Futures in New York sank as much as 1.8% Monday. Senate Majority Leader Charles Schumer urged Biden over the weekend to release oil from the nation's emergency reserves, saying consumers needed immediate relief at the gas pump. Energy Secretary Jennifer Granholm told CNN that the President is evaluating the tools he has available, including a release from the Strategic Petroleum Reserve.
However, a release from the strategic reserves would only be a short-term solution and possibly worsen the problem, said Phil Flynn, senior market analyst at Price Futures Group.
"When you release oil to lower prices, it doesn't solve the underlying problem, which is demand is growing faster than supply," said Flynn.
As the U.S. mulls a crude-supply release, Saudi Arabia and the United Arab Emirates signaled that OPEC+ will continue to be cautious in its plans to raise output. The group has been adding 400,000 barrels a day of production each month on paper, although its members have failed to pump that much in practice so far. The modest release comes as oil has surged to multi-year highs as economic recovery and a global energy crisis have fueled demand.
The Organization of Petroleum Exporting Countries and its allies are particularly wary about the stability of demand in the coming months. Already in Europe, a handful of smaller consuming nations have reimposed restrictions as a result of Covid-19 cases. President Biden will also meet virtually with China's President Xi, the world's largest oil importer, later on Monday.

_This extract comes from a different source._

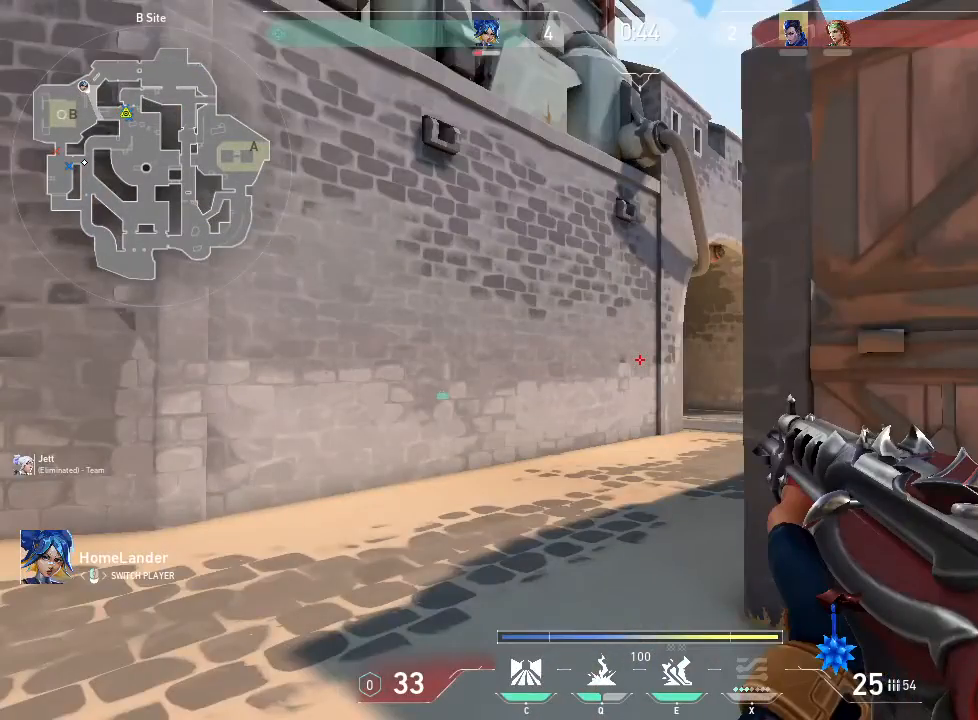
{"keys": ["e"], "mouse": [], "events": []}
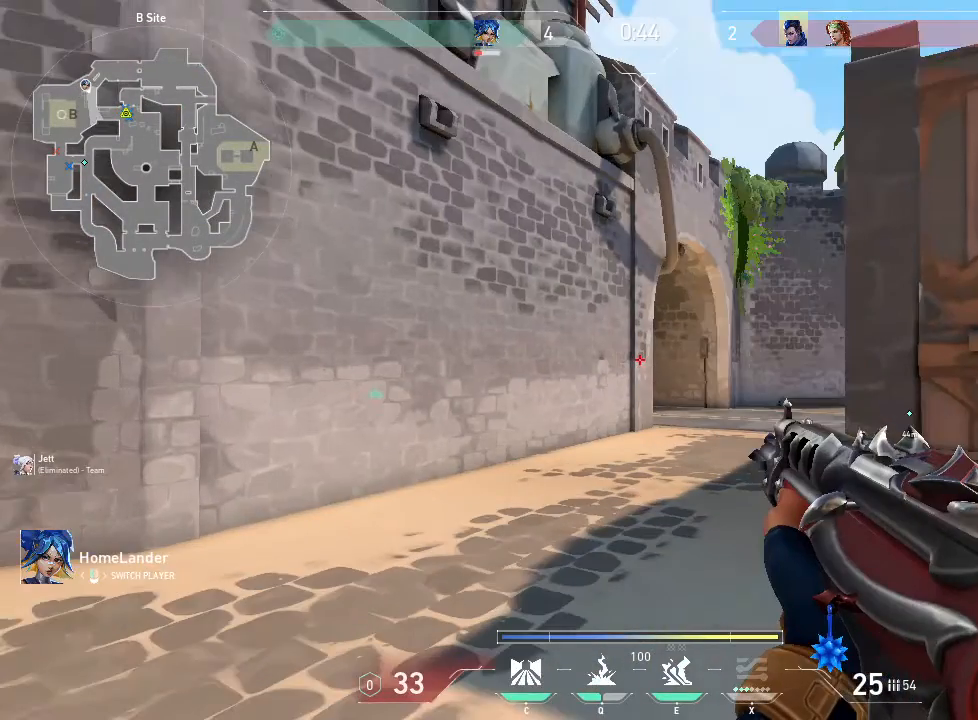
{"keys": ["e"], "mouse": [], "events": []}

The Biden Administration's deliberations to release oil from the SPR comes as gasoline prices have hit a seven-year high, a political problem for Democrats who are experiencing sinking approval ratings. Even climate conscious democratic senators urged the President to act quickly to dampen prices by either tapping SPR or banning U.S. crude exports. Similarly to an SPR release, a U.S. oil export could do little to provide relief to American drivers while upending global markets.
All the while, Italy's Eni said oil may hit $100 a barrel due to a lack of investment from energy companies.
"Maybe it can reach that," CEO Claudio Descalzi told Bloomberg Television. "But not for a long time."